3. Marine central cooling system suitable for complex ambient water temperature conditions according to claim 2, characterized in that, The marine chiller unit (6) includes a condenser (6a), a compressor (6b), and an evaporator (6c). The refrigerant inlet of the evaporator (6c) is connected to the refrigerant outlet of the cooling freshwater heat exchanger (7a) through a refrigerant return pipe (16). The refrigerant outlet of the evaporator (6c) is connected to the refrigerant inlet of the cooling freshwater heat exchanger (7a) through a refrigerant outflow pipe (15). The refrigerant outlet of the evaporator (6c) is connected to the air inlet of the compressor (6b) through a pipeline. The air outlet of the compressor (6b) is connected to the air inlet of the condenser (6a) through a pipeline. The liquid outlet of the condenser (6a) is connected to the liquid inlet of the evaporator (6c) through a pipeline.
4. Marine central cooling system suitable for complex environmental water temperature conditions according to claim 3, characterized in that, The seawater outlet of the central cooler (3) is connected to the seawater discharge pipe (17), and a shut-off valve (18) is installed on the seawater discharge pipe (17). The condensate inlet of the condenser (6a) is connected to the seawater discharge pipe (17) upstream of the shut-off valve (18) through the seawater inlet pipe (19), and the condensate outlet of the condenser (6a) is connected to the seawater discharge pipe (17) downstream of the shut-off valve (18) through the seawater outlet pipe (20).
5. A central cooling system for a marine vessel suitable for complex ambient water temperature conditions according to any one of claims 1-4, characterized in that, A temperature control valve (21) is installed on the fresh water circulation pipeline (4) between the central cooler (3) and the cooling fresh water pump (2).
6. Marine central cooling system suitable for complex environmental water temperature conditions according to claim 5, characterized in that, A fresh water connecting pipe (22) is connected in parallel on one side of the central cooler (3). One end of the fresh water connecting pipe (22) is connected to the fresh water circulation pipe (4) on the upstream side of the central cooler (3), and the other end of the fresh water connecting pipe (22) is connected to the temperature control valve (21).

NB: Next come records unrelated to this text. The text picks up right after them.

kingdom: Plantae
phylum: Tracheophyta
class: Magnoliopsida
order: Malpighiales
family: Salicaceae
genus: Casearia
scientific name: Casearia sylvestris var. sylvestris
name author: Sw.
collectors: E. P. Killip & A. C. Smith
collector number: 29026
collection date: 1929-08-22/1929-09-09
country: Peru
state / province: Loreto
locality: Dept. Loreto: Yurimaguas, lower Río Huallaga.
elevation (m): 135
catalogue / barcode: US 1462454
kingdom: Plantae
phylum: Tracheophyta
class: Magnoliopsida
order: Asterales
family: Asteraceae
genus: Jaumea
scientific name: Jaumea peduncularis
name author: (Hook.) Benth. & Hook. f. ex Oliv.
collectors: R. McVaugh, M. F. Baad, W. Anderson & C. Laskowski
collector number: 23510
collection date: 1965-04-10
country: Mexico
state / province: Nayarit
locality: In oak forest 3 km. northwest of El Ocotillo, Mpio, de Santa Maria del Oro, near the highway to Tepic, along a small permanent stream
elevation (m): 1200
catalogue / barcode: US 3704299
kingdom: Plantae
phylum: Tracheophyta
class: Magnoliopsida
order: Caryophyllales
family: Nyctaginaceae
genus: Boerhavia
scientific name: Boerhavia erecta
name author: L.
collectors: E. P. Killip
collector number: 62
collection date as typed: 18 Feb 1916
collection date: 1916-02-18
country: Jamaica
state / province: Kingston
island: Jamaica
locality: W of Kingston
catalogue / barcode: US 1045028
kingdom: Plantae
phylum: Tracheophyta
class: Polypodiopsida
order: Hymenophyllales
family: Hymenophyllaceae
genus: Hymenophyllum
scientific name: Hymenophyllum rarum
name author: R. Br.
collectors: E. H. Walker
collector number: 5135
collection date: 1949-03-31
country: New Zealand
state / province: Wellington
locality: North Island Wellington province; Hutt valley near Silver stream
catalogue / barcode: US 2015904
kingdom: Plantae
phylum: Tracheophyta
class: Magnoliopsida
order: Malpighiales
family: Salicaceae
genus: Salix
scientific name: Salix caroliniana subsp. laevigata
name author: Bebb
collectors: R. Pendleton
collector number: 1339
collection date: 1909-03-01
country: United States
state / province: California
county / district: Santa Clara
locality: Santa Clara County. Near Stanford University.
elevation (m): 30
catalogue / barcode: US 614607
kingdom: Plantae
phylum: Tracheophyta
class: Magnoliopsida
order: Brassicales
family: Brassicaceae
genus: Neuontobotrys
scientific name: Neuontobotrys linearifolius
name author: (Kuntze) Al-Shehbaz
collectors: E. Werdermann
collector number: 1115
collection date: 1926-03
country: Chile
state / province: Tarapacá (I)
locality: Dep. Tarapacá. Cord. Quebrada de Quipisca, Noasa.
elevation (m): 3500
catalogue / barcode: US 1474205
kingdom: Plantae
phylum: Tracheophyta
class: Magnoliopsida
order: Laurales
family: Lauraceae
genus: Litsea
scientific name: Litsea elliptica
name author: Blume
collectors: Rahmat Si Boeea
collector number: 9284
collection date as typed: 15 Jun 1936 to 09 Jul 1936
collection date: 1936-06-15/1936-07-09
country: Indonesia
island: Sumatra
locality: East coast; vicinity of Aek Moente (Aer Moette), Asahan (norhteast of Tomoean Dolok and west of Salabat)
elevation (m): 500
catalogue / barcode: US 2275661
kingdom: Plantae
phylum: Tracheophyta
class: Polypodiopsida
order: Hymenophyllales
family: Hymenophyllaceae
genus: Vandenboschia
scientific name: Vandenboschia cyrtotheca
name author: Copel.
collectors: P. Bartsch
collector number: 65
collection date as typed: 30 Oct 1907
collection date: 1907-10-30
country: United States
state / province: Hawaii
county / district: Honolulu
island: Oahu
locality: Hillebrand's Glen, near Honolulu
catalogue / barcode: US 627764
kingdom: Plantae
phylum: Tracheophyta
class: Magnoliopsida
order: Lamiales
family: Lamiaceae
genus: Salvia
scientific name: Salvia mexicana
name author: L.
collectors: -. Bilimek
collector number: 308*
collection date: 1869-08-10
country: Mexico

7. A ship central cooling system suitable for complex ambient water temperature conditions according to claim 1, characterized in that, The marine chiller unit (6) is a screw compressor condensing chiller unit.
8. A vessel, characterized in that Includes the ship central cooling system suitable for complex environmental water temperature conditions as described in any one of claims 1-7.